Walmart, which yesterday hosted an "open call" for U.S. entrepreneurs interested doing business with the chain, responded in a statement that TINA's claims are "not new." It added: "And as we've said all along, we will continue to work with our suppliers to help ensure we are giving our customers the transparency and authenticity they are looking for."

Since TINA's original FTC complaint, the Bentonville, Arkansas-based retailer has added a disclaimer to product listings indicating that the origin information may not be accurate and that it's up to consumers to verify it. TINA counters that such caveats aren't robust enough to address the legal issues raised by bogus product origin information. Moreover, most people probably won't notice the warnings because they're difficult to find on Walmart.com, TINA said.

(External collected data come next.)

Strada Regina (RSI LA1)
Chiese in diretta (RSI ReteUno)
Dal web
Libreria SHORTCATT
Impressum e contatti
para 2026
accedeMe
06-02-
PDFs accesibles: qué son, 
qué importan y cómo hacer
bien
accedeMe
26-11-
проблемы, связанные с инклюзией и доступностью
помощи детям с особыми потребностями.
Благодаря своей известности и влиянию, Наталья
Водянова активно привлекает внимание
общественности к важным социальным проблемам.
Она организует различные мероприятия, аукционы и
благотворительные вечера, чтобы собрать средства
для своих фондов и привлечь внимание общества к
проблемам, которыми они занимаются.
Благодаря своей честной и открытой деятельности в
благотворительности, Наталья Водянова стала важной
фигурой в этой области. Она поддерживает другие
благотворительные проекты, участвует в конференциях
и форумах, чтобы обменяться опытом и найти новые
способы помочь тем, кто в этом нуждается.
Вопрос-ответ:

"Walmart certainly has work to do to ensure consumers, especially those who studies have shown pay more for American-made items, are getting accurate information about where the company's products are really made," according to TINA.org.

The FTC is scrutinizing the "Made in the USA" claims of dozens of companies and has closed about 40 cases over the past two years. It filed suit in February against Chemence Inc., a glue company that allegedly claimed that certain products were made in America even though they were produced with a "significant amount" of foreign chemicals.

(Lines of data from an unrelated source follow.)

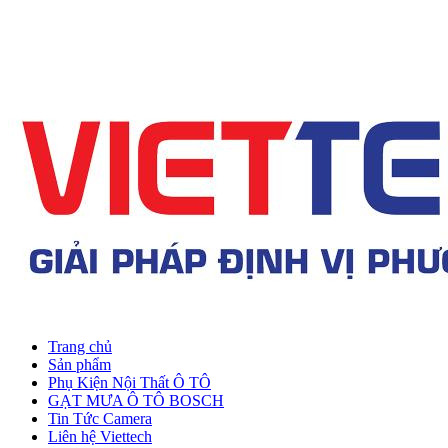
Trang chủ
Sản phẩm
Phụ Kiện Nội Thất Ô TÔ
GẠT MƯA Ô TÔ BOSCH
Tin Tức Camera
Liên hệ Viettech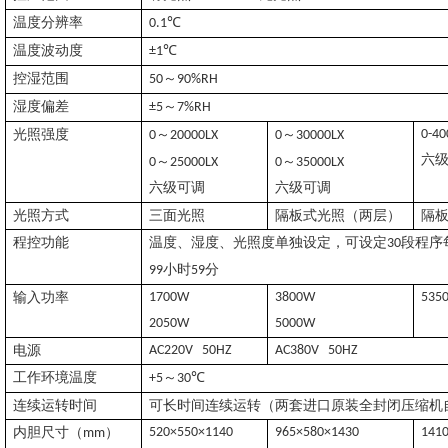
温度分辨率
℃
0.1
温度波动度
℃
±1
控湿范围
～
50
90%RH
湿度偏差
～
±5
7%RH
光照强度
～
～
0-40
0
20000LX
0
30000LX
六
～
～
0
25000LX
0
35000LX
六级可调
六级可调
光照方式
三面光照
隔板式光照（两层）
隔
程控功能
温度、湿度、光照度单独设定，可设定
段程序
30
小时
分
99
59
输入功率
1700W
3800W
535
2050W
5000W
电源
AC220V 50HZ
AC380V 50HZ
工作环境温度
～
℃
+5
30
连续运转时间
可长时间连续运转（两套进口原装全封闭压缩机
内胆尺寸（
）
520×550×1140
965×580×1430
141
mm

Domestic manufacturing has become a hot-button issue in the presidential election. Presumptive Republican nominee Donald Trump has promised to rip up the trade deals many critics blame for the loss of 5 million manufacturing jobs between 2000 and 2014, although many experts argue that those jobs are unlikely to ever return. Trump's opponent, Democrat Hillary Clinton, has called for tax breaks to encourage investments in hard-hit manufacturing communities.